As part of its plan to restructure some $3 billion in debt under Chapter 11 bankruptcy protection, filed Sunday, Rite Aid has marked at least 347 leases for possible rejection of future obligation. The beleaguered pharmacy retailer, which operates 2,100 stores, has hired A&G Real Estate Partners to sell 78 Rite Aid and Bartell Drugs leases, all of which have at least 10 years left. Additionally, A&G is marketing 21 owned Rite Aid and Bartell Drugs stores.
A&G aims to arrange off-market deals for many of the best-located stores, according to co-president Andy Graiser. His company will market more Rite Aid leases in the coming weeks as part of the company’s restructuring process. The exact number of leases will depend on the outcomes of negotiations between A&G and Rite Aid landlords, Grasier said. “Our role also includes advising on lease portfolio optimization as Rite Aid strengthens its overall financial performance by reducing its rent expenses while continuing to meet the needs of its customers, communities and associates. As it does so, other retailers and investors will gain access to some strong locations.”
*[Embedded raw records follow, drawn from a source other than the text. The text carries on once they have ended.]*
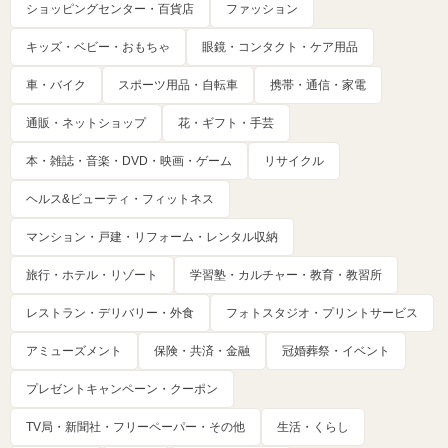
ショッピングセンター・百貨店
ファッション
キッズ・ベビー・おもちゃ
眼鏡・コンタクト・ケア用品
車・バイク
スポーツ用品・自転車
携帯・通信・家電
通販・ネットショップ
花・ギフト・手芸
本・雑誌・音楽・DVD・映画・ゲーム
リサイクル
ヘルス&ビューティ・フィットネス
マンション・戸建・リフォーム・レンタル収納
旅行・ホテル・リゾート
学習塾・カルチャー・教育・教習所
レストラン・デリバリー・外食
フォトスタジオ・プリントサービス
アミューズメント
保険・共済・金融
冠婚葬祭・イベント
プレゼントキャンペーン・クーポン
TV局・新聞社・フリーペーパー・その他
生活・くらし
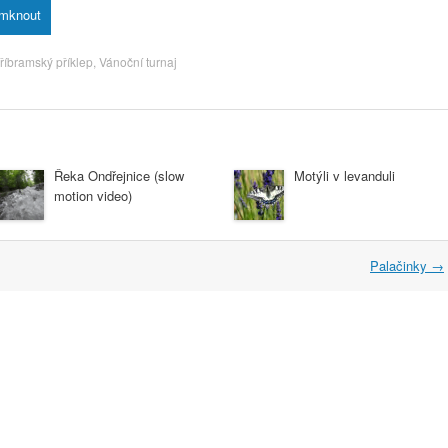
říbramský příklep
,
Vánoční turnaj
Řeka Ondřejnice (slow
Motýli v levanduli
motion video)
Palačinky
→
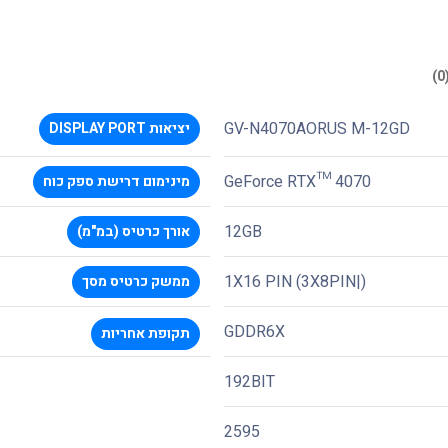
GV-N4070AORUS M-12GD
יציאות DISPLAY PORT
GeForce RTX™ 4070
מינימום דרישת ספק כוח
12GB
אורך כרטיס (במ"מ)
1X16 PIN (3X8PIN|)
ממשק כרטיס מסך
GDDR6X
תקופת אחריות
192BIT
2595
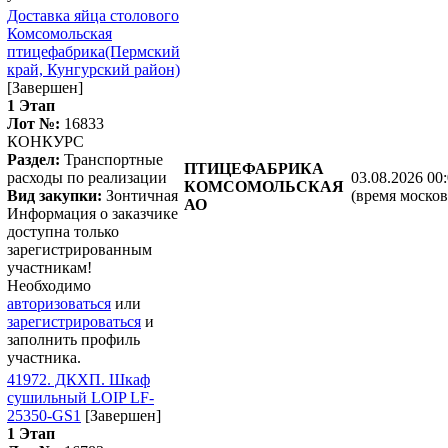
Доставка яйца столового
Комсомольская
птицефабрика(Пермский
край, Кунгурский район)
[Завершен]
1 Этап
Лот №:
16833
КОНКУРС
Раздел:
Транспортные
ПТИЦЕФАБРИКА
расходы по реализации
03.08.2026 00
КОМСОМОЛЬСКАЯ
Вид закупки:
Зонтичная
(время москов
АО
Информация о заказчике
доступна только
зарегистрированным
участникам!
Необходимо
авторизоваться
или
зарегистрироваться
и
заполнить профиль
участника.
41972. ДКХП. Шкаф
сушильный LOIP LF-
25350-GS1
[Завершен]
1 Этап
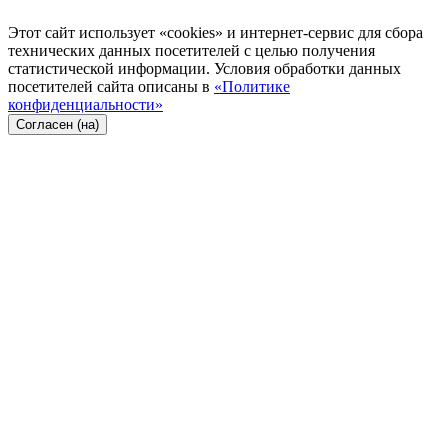
Этот сайт использует «cookies» и интернет-сервис для сбора
технических данных посетителей с целью получения
статистической информации. Условия обработки данных
посетителей сайта описаны в
«Политике
конфиденциальности»
Согласен (на)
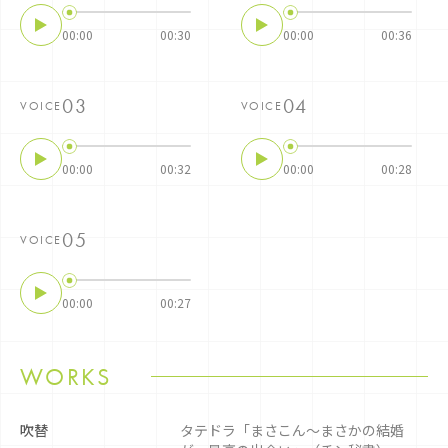
00:00
00:30
00:00
00:36
VOICE
VOICE
00:00
00:32
00:00
00:28
VOICE
00:00
00:27
WORKS
吹替
タテドラ「まさこん〜まさかの結婚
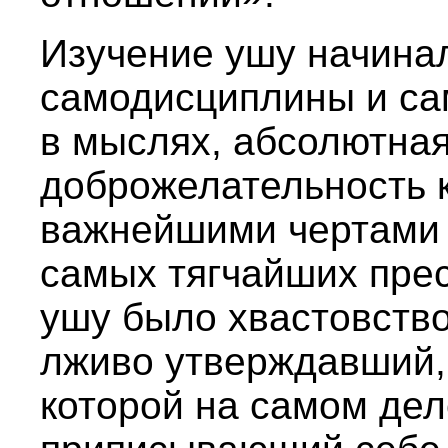
Изучение ушу начина
самодисциплины и са
в мыслях, абсолютная
доброжелательность 
важнейшими чертами 
самых тягчайших пре
ушу было хвастовство
лживо утверждавший, 
которой на самом дел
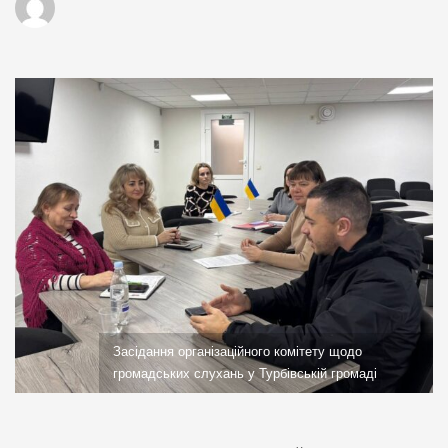
Засідання організаційного комітету щодо
громадських слухань у Турбівській громаді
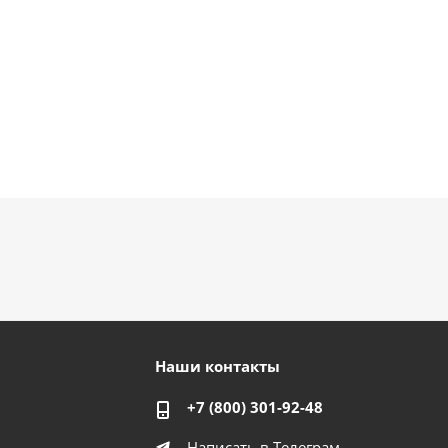
Наши контакты
+7 (800) 301-92-48
Написать в Телеграм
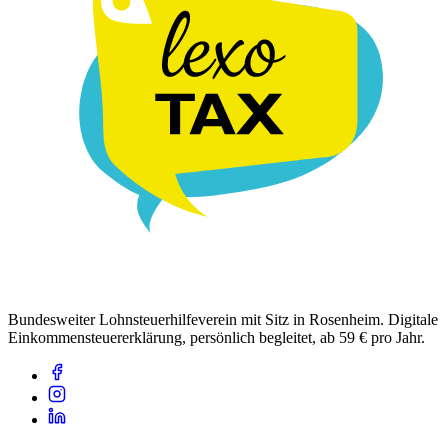
Bundesweiter Lohnsteuerhilfeverein mit Sitz in Rosenheim. Digitale
Einkommensteuererklärung, persönlich begleitet, ab 59 € pro Jahr.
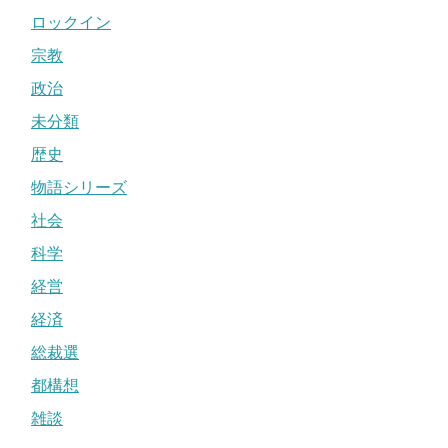
ロックイン
宗教
政治
未分類
歴史
物語シリーズ
社会
科学
経営
経済
総裁選
都構想
雑談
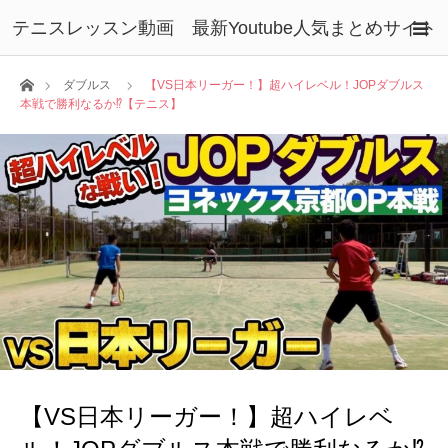
テニスレッスン動画 最新Youtube人気まとめサイト
ホーム
ダブルス
【VS日本リーガー！】超ハイレベル！JOPダブルス
本戦で勝利なるか⁉︎【テニス】
【VS日本リーガー！】超ハイレベ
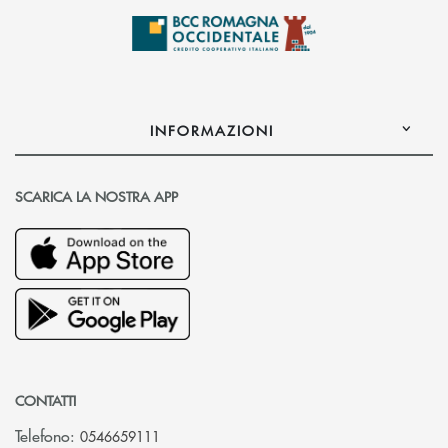
INFORMAZIONI
SCARICA LA NOSTRA APP
CONTATTI
Telefono:
0546659111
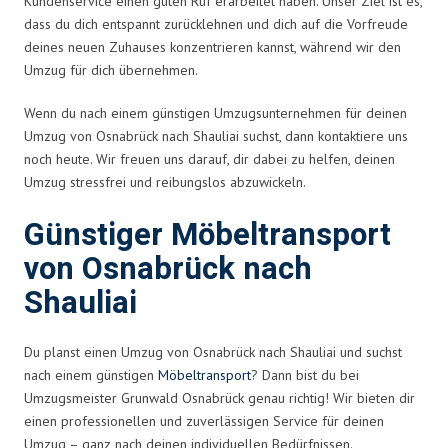
Kundenservice einen guten Ruf erarbeitet haben. Unser Ziel ist es,
dass du dich entspannt zurücklehnen und dich auf die Vorfreude
deines neuen Zuhauses konzentrieren kannst, während wir den
Umzug für dich übernehmen.
Wenn du nach einem günstigen Umzugsunternehmen für deinen
Umzug von Osnabrück nach Shauliai suchst, dann kontaktiere uns
noch heute. Wir freuen uns darauf, dir dabei zu helfen, deinen
Umzug stressfrei und reibungslos abzuwickeln.
Günstiger Möbeltransport
von Osnabrück nach
Shauliai
Du planst einen Umzug von Osnabrück nach Shauliai und suchst
nach einem günstigen
Möbeltransport
? Dann bist du bei
Umzugsmeister Grunwald Osnabrück genau richtig! Wir bieten dir
einen professionellen und zuverlässigen Service für deinen
Umzug – ganz nach deinen individuellen Bedürfnissen.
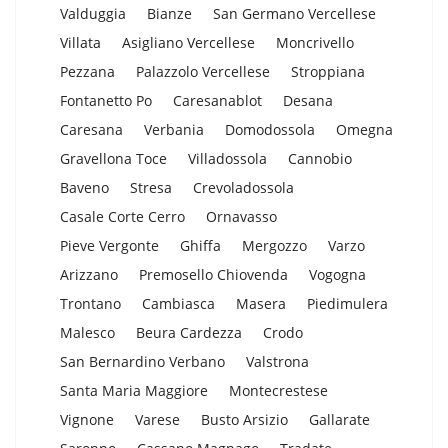
Valduggia
Bianze
San Germano Vercellese
Villata
Asigliano Vercellese
Moncrivello
Pezzana
Palazzolo Vercellese
Stroppiana
Fontanetto Po
Caresanablot
Desana
Caresana
Verbania
Domodossola
Omegna
Gravellona Toce
Villadossola
Cannobio
Baveno
Stresa
Crevoladossola
Casale Corte Cerro
Ornavasso
Pieve Vergonte
Ghiffa
Mergozzo
Varzo
Arizzano
Premosello Chiovenda
Vogogna
Trontano
Cambiasca
Masera
Piedimulera
Malesco
Beura Cardezza
Crodo
San Bernardino Verbano
Valstrona
Santa Maria Maggiore
Montecrestese
Vignone
Varese
Busto Arsizio
Gallarate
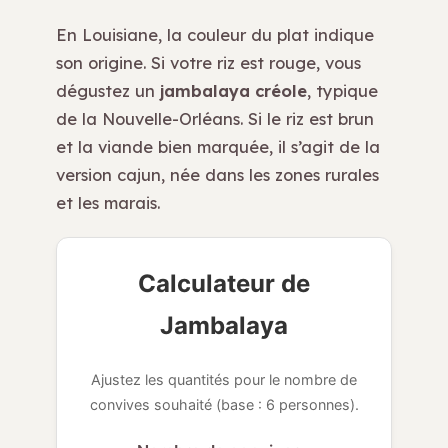
En Louisiane, la couleur du plat indique
son origine. Si votre riz est rouge, vous
dégustez un
jambalaya créole
, typique
de la Nouvelle-Orléans. Si le riz est brun
et la viande bien marquée, il s’agit de la
version cajun, née dans les zones rurales
et les marais.
Calculateur de
Jambalaya
Ajustez les quantités pour le nombre de
convives souhaité (base : 6 personnes).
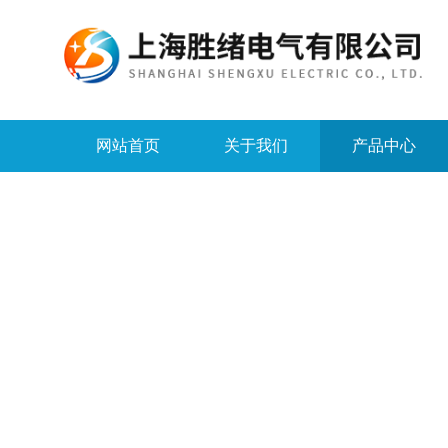
网站首页
关于我们
产品中心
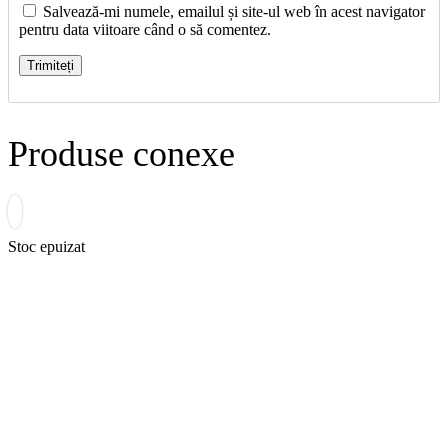
Salvează-mi numele, emailul și site-ul web în acest navigator
pentru data viitoare când o să comentez.
Produse conexe
Stoc epuizat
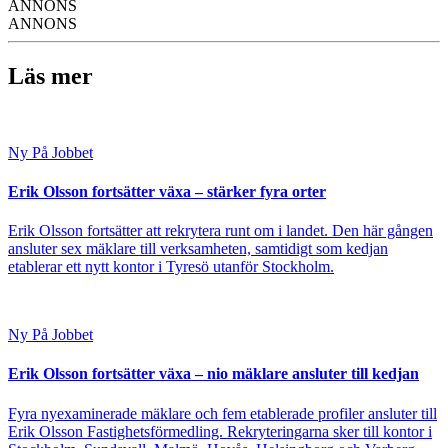
ANNONS
ANNONS
Läs mer
Ny På Jobbet
Erik Olsson fortsätter växa – stärker fyra orter
Erik Olsson fortsätter att rekrytera runt om i landet. Den här gången
ansluter sex mäklare till verksamheten, samtidigt som kedjan
etablerar ett nytt kontor i Tyresö utanför Stockholm.
Ny På Jobbet
Erik Olsson fortsätter växa – nio mäklare ansluter till kedjan
Fyra nyexaminerade mäklare och fem etablerade profiler ansluter till
Erik Olsson Fastighetsförmedling. Rekryteringarna sker till kontor i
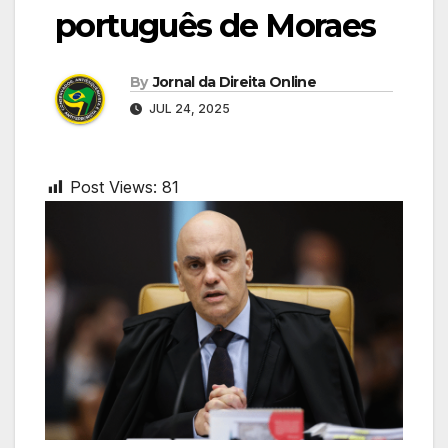
português de Moraes
By
Jornal da Direita Online
JUL 24, 2025
Post Views:
81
The stores and leases for sale range from 6,400 to 37,154 square feet. Some are in downtown settings, strip centers and power centers, and others are freestanding, including high-visibility stores with drive-thru windows. “The size ranges of these properties are in high demand among potential replacement users, a list that includes dollar stores, gyms, grocers, specialty discount stores and fast-growing quick-serve restaurants,” said A&G senior managing director Mike Matlat. “We anticipate robust interest from a wide array of retail operators, as well as nonretail medical, health, wellness and service-related businesses.”
Lenders will provide Rite Aid with about $200 million in new financing as it reorganizes to re-emerge as a healthier operation. To raise additional capital, Rite Aid also will auction off its small pharmacy benefits management system. Rite Aid, which has closed more than 200 stores over the past two years, hasn’t determined how many more stores will be closed.
Rite Aid has lost some $2 billion within the past five years. It had about $140 million of cash as of June.